**Task goal:** Please pull the text lines from every entry below and copy them unchanged, leaving the pictures out of your answer.

**Data:**
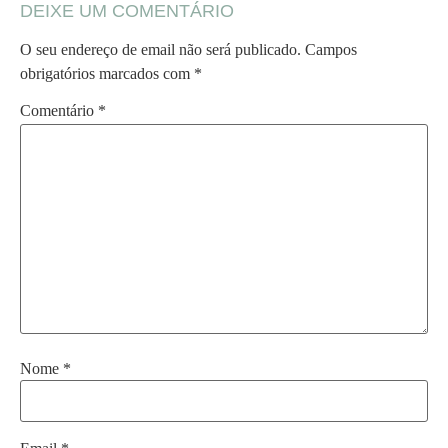
DEIXE UM COMENTÁRIO
O seu endereço de email não será publicado.
Campos
obrigatórios marcados com
*
Comentário
*
Nome
*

**Completed task:**
DEIXE UM COMENTÁRIO
O seu endereço de email não será publicado.
Campos
obrigatórios marcados com
*
Comentário
*
Nome
*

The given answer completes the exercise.